A permutation is an arrangement of all or part of a set of objects, with regard to the order of the arrangement.
Example:
- In: “AB”
- Out: AB, BA
- In: “ABC”
- Out: ABC, ACB, BAC, BCA, CAB, CBA
Please first try to do it yourself, then move to the solution.
Recursive Solution
Approach: Write a recursive function that prints every permutation of the given String.
package com.codeFactory;
/**
* @author code.factory
*
*/
public class Test {
public static void main(String... strings) {
func("ABC", "");
}
private static void func(String in, String out) {
// If string is empty
if (in.length() == 0) {
System.out.print(out + " ");
return;
}
for (int i = 0; i < in.length(); i++) {
// ith character of str
char ch = in.charAt(i);
// Rest of the string after excluding the ith character
String ros = in.substring(0, i) + in.substring(i + 1);
// Recursive call
func(ros, out + ch);
}
}
}
Output:
IN: AB
OUT: AB BA
IN: ABC
OUT: ABC ACB BAC BCA CAB CBA
/* Explanation */
func("AB", "")
func("B", "A")
func("", "AB") -> AB
func("A", "B")
func("", "BA") -> BA
func("ABC", "")
func("BC", "A")
func("C", "AB")
func("", "ABC") -> ABC
func("B", "AC")
func("", "ACB") -> ACB
func("AC", "B")
func("C", "BA")
func("", "BAC") -> BAC
func("A", "BC")
func("", "BCA") -> BCA
func("AB", "C")
func("B", "CA")
func("", "CAB") -> CAB
func("A", "CB")
func("", "CBA") -> CBA
Static Solution
package com.test;
/**
* @author code.factory
*
*/
public class Test {
public static void main(String[] args) {
String str = "AB";
int length = str.length();
for(int i=0; i<length; i++) {
for(int j=0; j<length; j++) {
if(i == j) continue;
System.out.println(str.charAt(i) + " " + str.charAt(j));
}
}
}
}
Output:
A B
B A
. . . . .
package com.test;
/**
* @author code.factory
*
*/
public class Test {
public static void main(String[] args) {
String str = "ABC";
int length = str.length();
for(int i=0; i<length; i++) {
for(int j=0; j<length; j++) {
if(i == j) continue;
for(int k=0; k<length; k++) {
if(j == k || k == i) continue;
System.out.println(str.charAt(i) + " " + str.charAt(j) + " " + str.charAt(k));
}
}
}
}
}
Output:
A B C
A C B
B A C
B C A
C A B
C B A
. . . . .

Supplied material =>
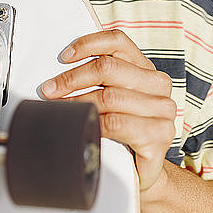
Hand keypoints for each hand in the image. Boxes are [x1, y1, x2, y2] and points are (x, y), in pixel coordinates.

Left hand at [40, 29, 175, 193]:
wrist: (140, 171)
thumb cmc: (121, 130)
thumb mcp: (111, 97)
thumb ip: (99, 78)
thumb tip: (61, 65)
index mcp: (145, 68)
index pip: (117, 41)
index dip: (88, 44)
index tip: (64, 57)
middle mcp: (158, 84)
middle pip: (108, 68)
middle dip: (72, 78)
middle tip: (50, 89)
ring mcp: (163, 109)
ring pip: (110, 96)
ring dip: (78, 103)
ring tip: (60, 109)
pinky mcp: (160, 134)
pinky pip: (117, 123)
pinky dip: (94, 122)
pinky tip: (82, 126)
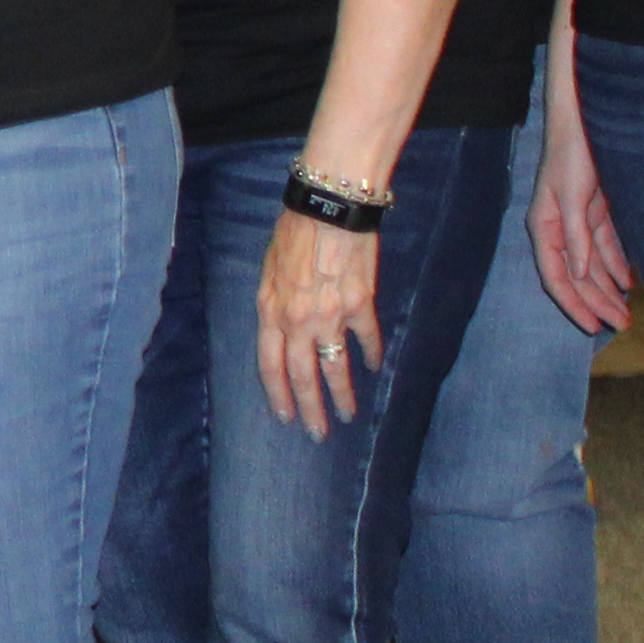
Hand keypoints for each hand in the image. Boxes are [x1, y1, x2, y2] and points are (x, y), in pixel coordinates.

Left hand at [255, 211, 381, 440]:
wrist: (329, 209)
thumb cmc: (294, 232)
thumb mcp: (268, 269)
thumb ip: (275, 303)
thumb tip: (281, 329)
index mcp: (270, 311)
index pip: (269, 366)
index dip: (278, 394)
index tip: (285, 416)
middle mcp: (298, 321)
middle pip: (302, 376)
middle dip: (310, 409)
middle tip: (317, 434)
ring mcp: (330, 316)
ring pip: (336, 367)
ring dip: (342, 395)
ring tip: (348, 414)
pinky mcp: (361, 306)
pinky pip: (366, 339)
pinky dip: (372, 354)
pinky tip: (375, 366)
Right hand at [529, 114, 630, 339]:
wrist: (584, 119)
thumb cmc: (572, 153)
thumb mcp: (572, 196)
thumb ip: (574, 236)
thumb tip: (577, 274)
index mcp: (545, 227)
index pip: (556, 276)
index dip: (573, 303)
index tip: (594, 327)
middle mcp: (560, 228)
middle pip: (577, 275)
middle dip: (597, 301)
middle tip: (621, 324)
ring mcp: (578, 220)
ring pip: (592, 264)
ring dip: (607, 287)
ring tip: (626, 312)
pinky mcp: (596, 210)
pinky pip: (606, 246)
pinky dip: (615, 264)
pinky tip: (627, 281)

About this task => Please continue the Java tutorial on printing every permutation of a string, picking up after its last line.

Written response =>
Dynamic Solution 1
package com.test;
/**
* @author code.factory
*
*/
public class Test {
public static void main(String[] args) {
String str = "AB";
int length = str.length();
for(int i=0; i<length; i++) {
forLoop(str.charAt(i), length, str.substring(0, i) + str.substring(i+1));
}
}
public static void forLoop(char ch, int length, String rem) {
String r;
for(int i=0; i<length-1; i++) {
r = "";
for(int j=i; j<length-1; j++) {
r += rem.charAt(j);
}
for(int k=0; k<i; k++) {
r += rem.charAt(k);
}
System.out.println(ch + r);
}
}
}
Output:
"AB"
AB
BA
"ABC"
ABC
ACB
BAC
BCA
CAB
CBA
. . . . .
Dynamic Solution 2 / Best Solution
package com.test;
/**
* @author code.factory
*
*/
public class Test {
public static void main(String[] args) {
String str = "ABC";
int length = str.length();
for(int i=0; i<length; i++) {
forLoop(str.charAt(i), length, str.substring(0, i) + str.substring(i+1));
}
}
public static void forLoop(char ch, int length, String rem) {
String r;
for(int i=0; i<length-1; i++) {
r = "";
r += rem.substring(i, length-1);
r += rem.substring(0, i);
System.out.println(ch + r);
}
}
}
Output:
Solution: Take 1st char and cyclic traverse remaining string.
"ABC"
ABC
ACB
BAC
BCA
CAB
CBA
"ABCD"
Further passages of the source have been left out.